By Anne Hayes
syracuse.com
UTICA, N.Y. — A former New York state corrections officer convicted of murdering an inmate in a brutal beatdown last year was sentenced Friday.
Oneida County Court Judge Robert Bauer sentenced David Kingsley to the maximum of 25 years to life in state prison.
Kingsley is the only guard found guilty by a jury. Ten guards were charged. Six pleaded guilty and two were acquitted by a jury. The last guard is scheduled to go to trial in January.
A jury found Kingsley guilty this fall of second-degree murder and first-degree manslaughter in the death of inmate Robert L. Brooks.
Prosecutor Jed Hudson said Kingsley’s refusal to take responsibility and forcing the family to go through the traumas of trial earned him a maximum sentence.
Hudson said Kingsley, who is nearly 300 pounds, can be seen in the video lifting the much smaller Brooks by his neck. Brooks suffered severe injuries to his neck in the fatal beating.
Kingley addressed the Brooks family at the sentencing.

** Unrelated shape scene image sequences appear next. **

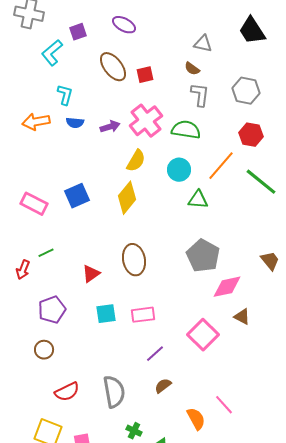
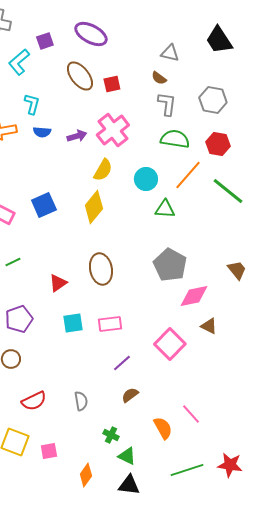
purple ellipse: (124, 25) -> (91, 34), size x1.4
green semicircle: (186, 130) -> (175, 139), moved
gray semicircle: (114, 392) -> (81, 401), size x0.6
green cross: (134, 431) -> (111, 435), moved

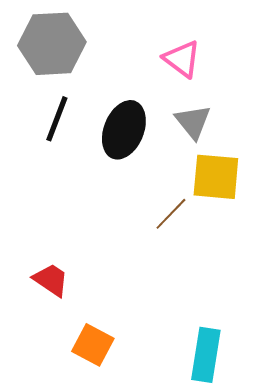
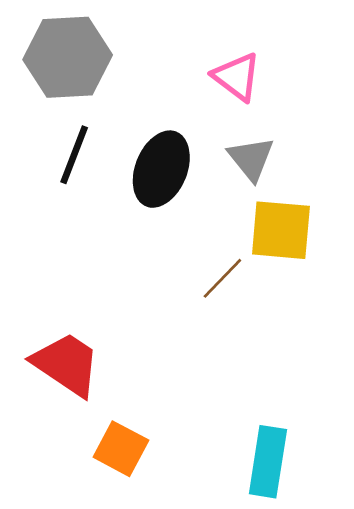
red trapezoid: (51, 280) -> (66, 364), size x1.5

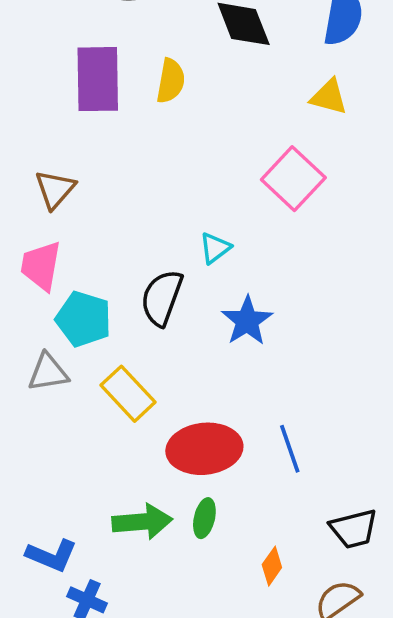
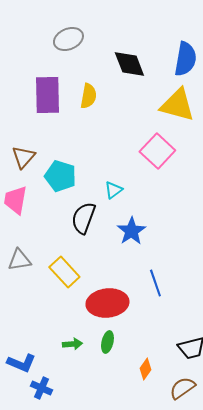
yellow triangle: (329, 97) -> (177, 105), size x1.6
cyan pentagon: (84, 319) -> (60, 176), moved
blue line: (290, 449) -> (155, 283), moved
green arrow: (142, 522) -> (72, 344), size x0.6

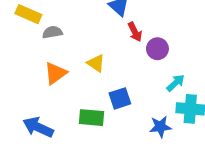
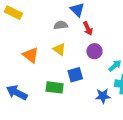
gray semicircle: (52, 32) -> (61, 25), moved
purple circle: (157, 49) -> (94, 51), moved
orange triangle: (55, 73) -> (31, 55), turned -48

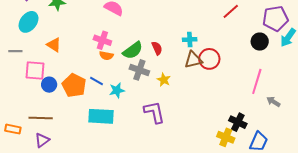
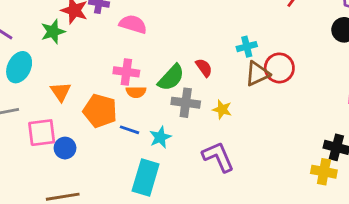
orange triangle: (54, 45) -> (61, 92), turned 35
orange pentagon: (74, 85) -> (100, 111), moved
cyan rectangle: (101, 116) -> (146, 178), turned -65

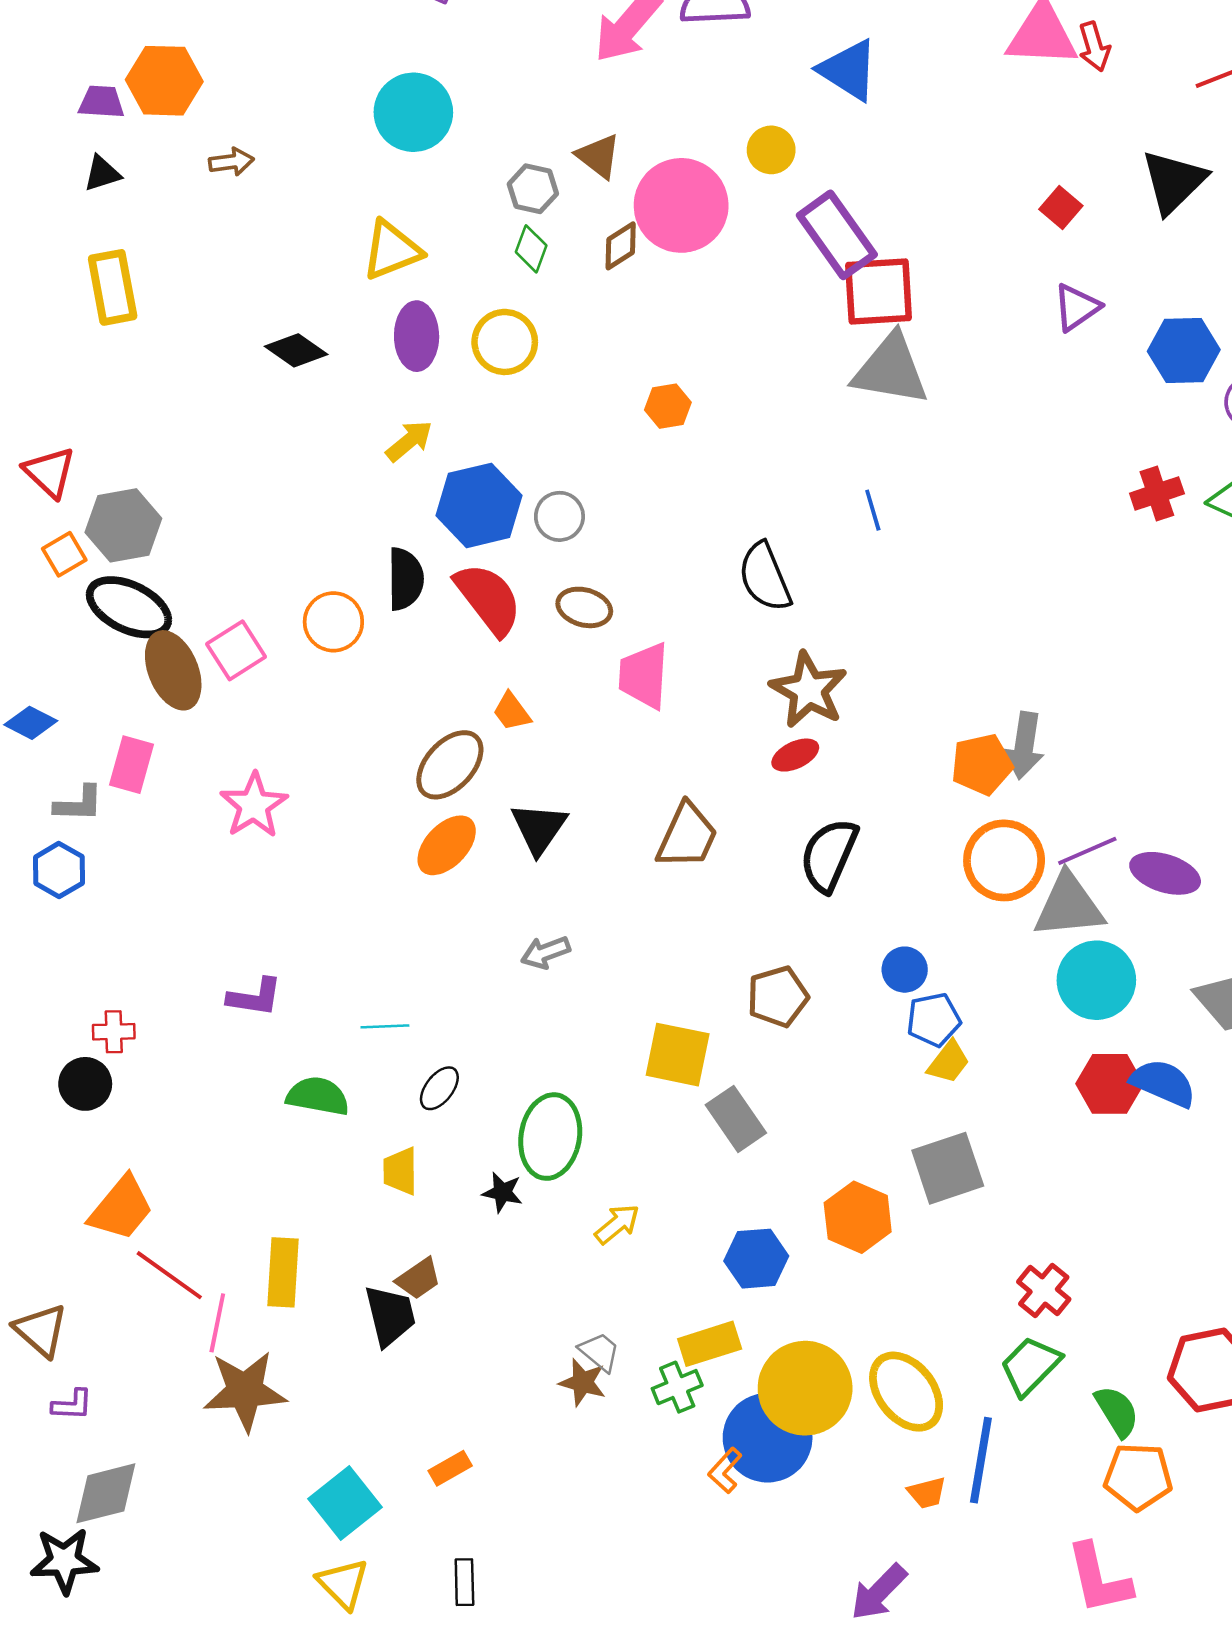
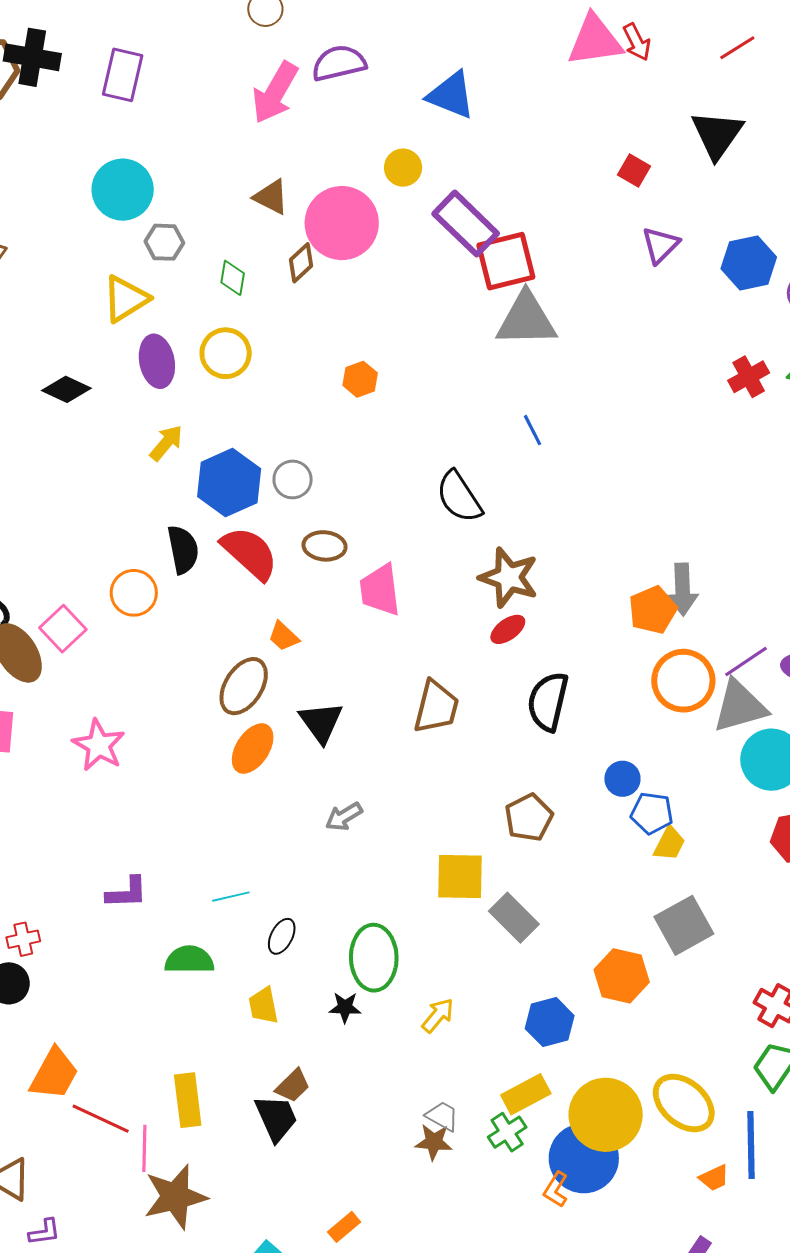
gray hexagon: (533, 189) -> (164, 242), moved
blue pentagon: (934, 1020) -> (652, 813), turned 30

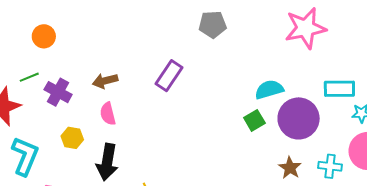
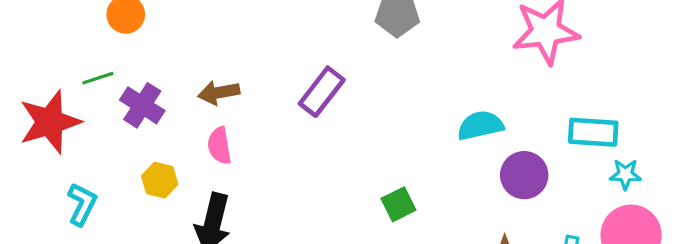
purple circle: (299, 118) -> (524, 175), size x0.7
green square: (254, 120) -> (398, 204), moved
cyan L-shape: (25, 156) -> (82, 204), size x0.7

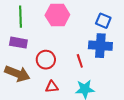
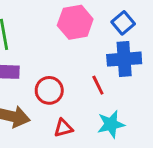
pink hexagon: (57, 15) -> (75, 22), moved
blue square: (103, 21) -> (123, 23), turned 35

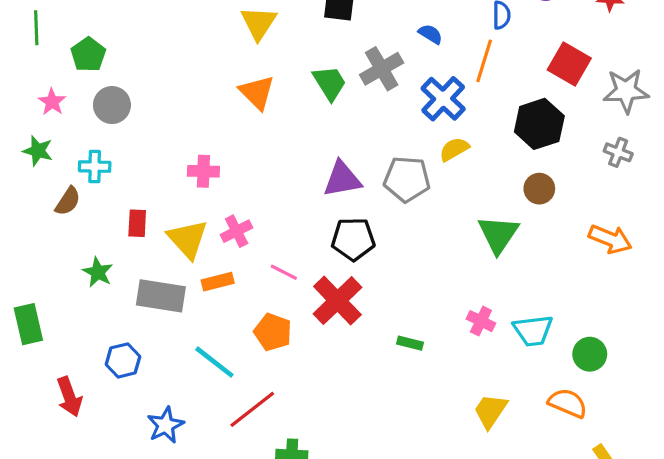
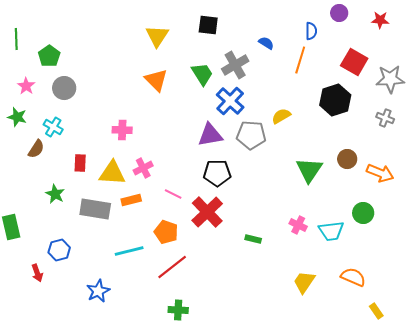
blue cross: (443, 99) -> (230, 101), moved
cyan cross: (95, 167) -> (53, 127), turned 30
brown circle: (539, 189) -> (347, 159), moved
yellow triangle: (188, 239) -> (112, 173), turned -44
green circle: (590, 354) -> (363, 213), moved
blue hexagon: (123, 360) -> (59, 250), moved
cyan line: (214, 362) -> (129, 251), turned -52
red arrow: (69, 397) -> (37, 273), size x0.7
red line: (252, 409) -> (172, 267), moved

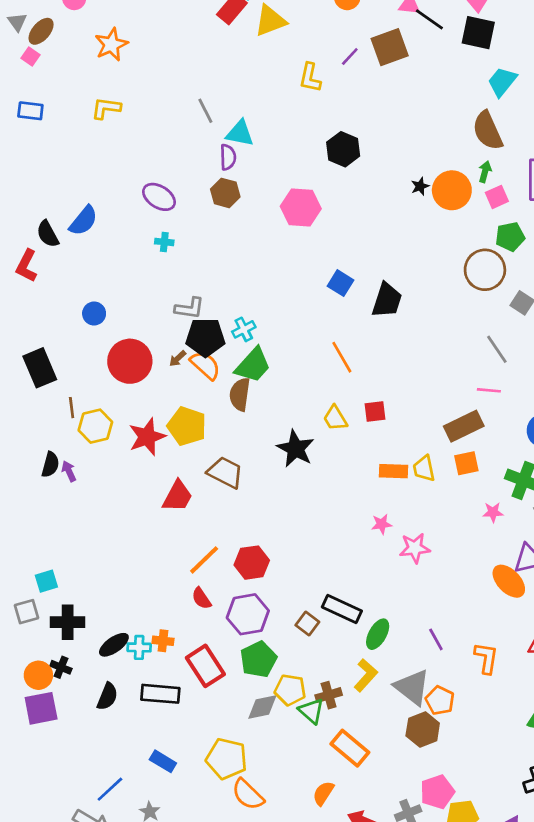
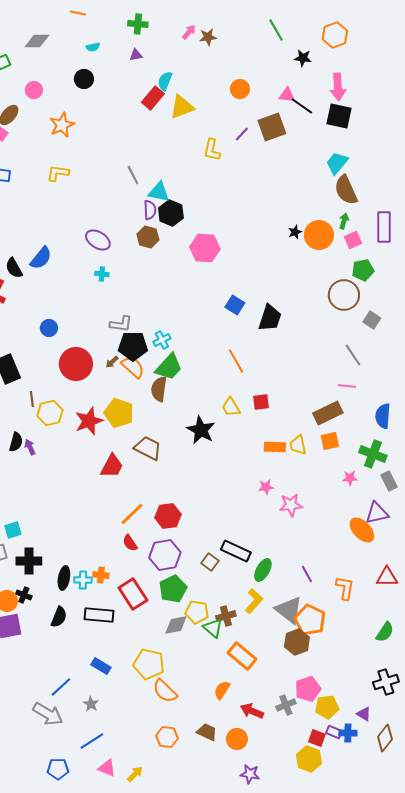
cyan trapezoid: (502, 82) -> (337, 163), moved
black hexagon: (343, 149) -> (171, 213), moved
black ellipse: (114, 645) -> (64, 578), turned -45
orange pentagon: (440, 700) -> (310, 620), size x1.4

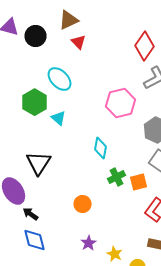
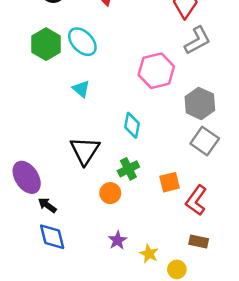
green hexagon: (35, 102) -> (46, 44), moved
black triangle: (39, 163) -> (85, 151), moved
green cross: (117, 177) -> (128, 169), moved
orange square: (139, 182) -> (170, 182), moved

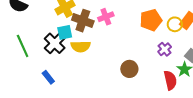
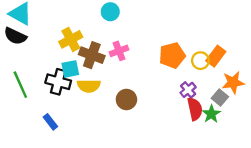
black cross: (55, 43) -> (58, 82), turned -30
brown circle: (129, 69) -> (126, 99), moved
red semicircle: (170, 80) -> (195, 109), moved

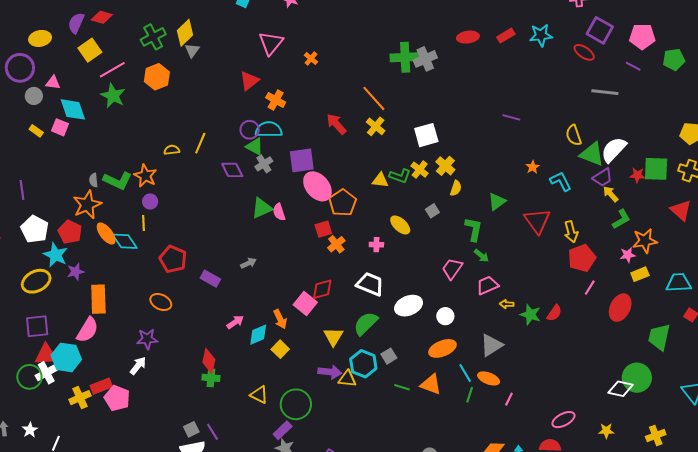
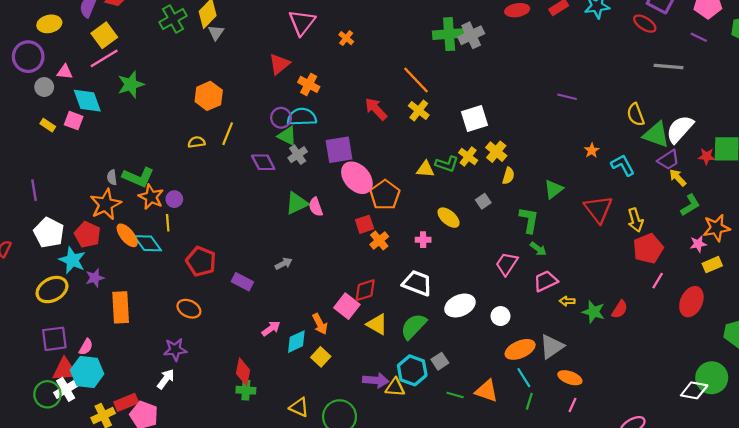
pink line: (112, 70) -> (104, 58), moved
orange hexagon: (157, 77) -> (209, 96), moved
green star: (113, 96) -> (131, 84), turned 30
orange star: (145, 176) -> (151, 197), moved
pink semicircle: (87, 330) -> (86, 347), moved, size x0.6
yellow triangle: (333, 337) -> (377, 324), moved, turned -30
orange ellipse: (442, 348) -> (520, 349), moved
orange ellipse: (489, 378) -> (570, 378), moved

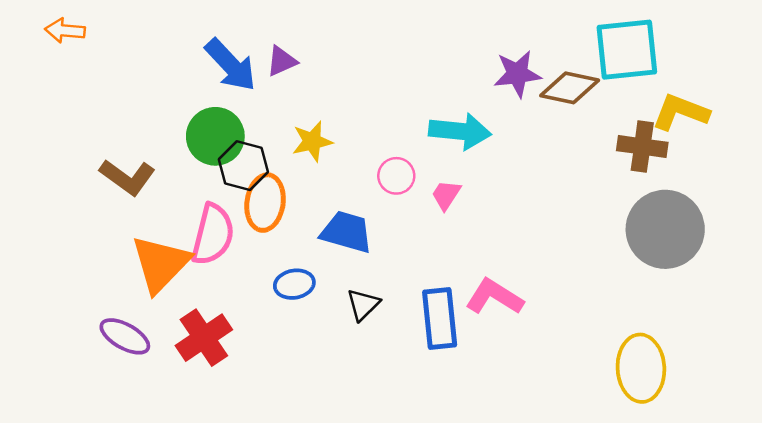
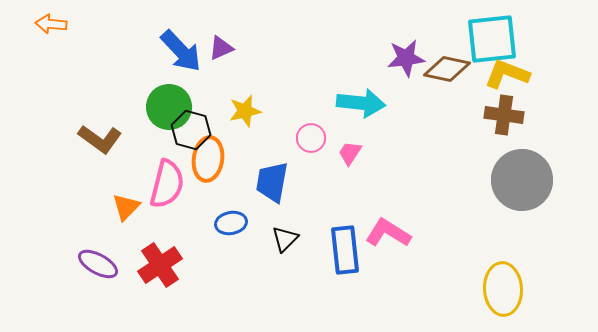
yellow L-shape: (680, 112) -> (507, 74), moved
blue trapezoid: (347, 232) -> (272, 182), turned -96
orange triangle: (161, 264) -> (126, 207), size x0.6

He apologized for his role in the “senseless” actions that led to Brooks’ death.
Brooks’ son said that he hopes this case will prevent similar incidents from happening in the future.
Brooks’ brother, Jared Ricks, said that while forgiveness is a long way off, justice being served is a step on that path.
A series of corrections officers delivered multiple beatings to Brooks at the Marcy Correctional Facility in Oneida County on Dec. 9, 2024.
The officers repeatedly punched and kicked Brooks in the groin, abdomen and face in the prison’s infirmary. He died hours later at a Utica hospital.
The savage beating — which prosecutors said was the final of three beatings to Brooks — was recorded on video by body cameras worn by four of the officers. None had turned on their camera, but 30 minutes of video was passively recorded without audio.
The beating, and the fact it was caught on video, provoked outrage. More than a hundred people flocked to Utica to see the indictment be unsealed. Brooks’ father testified before state lawmakers in Albany about reforming the state prison system.
Brooks’ death was ruled a homicide by the Onondaga County Medical Examiner‘s Office. His cause of death was “compression of the neck and multiple blunt-impact injuries,” according to the autopsy report.
Brooks’ autopsy showed he suffered extensive bruising, a broken nose bone and bleeding in his genitals and neck.